SARS-CoV-2: Milde Erkrankungen scheinen Diabetesrisiko zu erhöhen

Düsseldorf – Bereits eine milde Erkrankung an COVID-19 könnte das Risiko auf einen Typ-2-Diabetes erhöhen. Darauf deutet eine Auswertung zu Hausarztpatienten aus Deutschland in Diabetologia (2022; DOI: 10.1007/s00125-022-05670-0) hin.
Frühere Studien haben gezeigt, dass die Beta-Zellen des Pankreas bei einer Infektion mit SARS-CoV-2 beschädigt werden können, was im schlimmsten Fall einen Typ-1-Diabetes zur Folge haben könnte. Außerdem scheint die Entzündungsreaktion, zu der es bei COVID-19 kommt, die Insulinempfindlichkeit herabzusetzen, was das Risiko auf einen Typ-2-Diabetes erhöhen könnte. Der im Lockdown erzwungene sitzende Lebensstil könnte das Risiko weiter steigern.
Tatsächlich hat es in den letzten Monaten zahlreiche Berichte von Patienten gegeben, die nach COVID-19 neu an einem Diabetes erkrankt sind. Ob es sich um Einzelfälle handelt oder ob im Schatten der Pandemie eine Welle von Neuerkrankungen bevorsteht, ist derzeit Gegenstand epidemiologischer Untersuchungen.
Ein Team um Wolfgang Rathmann vom Deutschen Diabetes-Zentrum in Düsseldorf hat hierzu die Datenbank „Disease Analyzer“ ausgewertet, die eine repräsentative Stichprobe von Hausarztpatienten umfasst. Bis Januar 2021 waren 35.865 Patienten an COVID-19 erkrankt. Die Epidemiologen haben sie mit der gleichen Anzahl von Patienten verglichen, die wegen oberer Atemwegserkrankungen in Behandlung waren, bei denen aber keine Infektion mit SARS-CoV-2 vorlag.

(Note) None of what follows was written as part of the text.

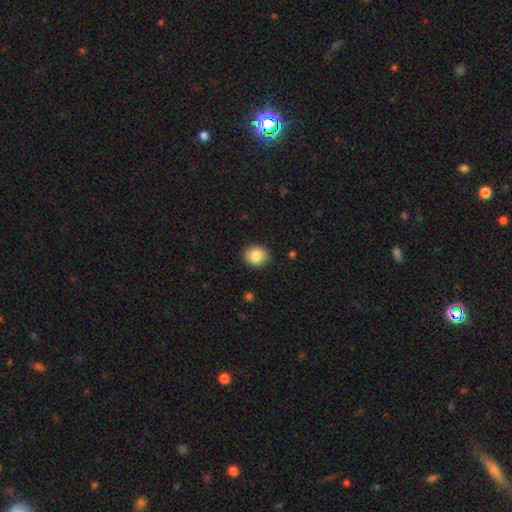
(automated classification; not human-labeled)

Die Analyse ergab, dass in den ersten 365 Tagen 189 COVID-19-Patienten an einem Typ-2-Diabetes erkrankt sind. In der Kontrollgruppe waren es 175 Erkrankungen. Die Inzidenzen betrugen 15,8 versus 12,3 Neuerkrankungen auf 1.000 Personen pro Jahr. Prof. Rathmann ermittelt eine relative Inzidenzrate (IRR) von 1,28, die mit einem 95-%-Konfidenzintervall von 1,05 bis 1,57 signifikant war. Dies bedeutet, dass das Risiko auf einen Typ-2-Diabetes nach einer milden COVID-19 (die vom Hausarzt versorgt wurde), um 28 % erhöht ist.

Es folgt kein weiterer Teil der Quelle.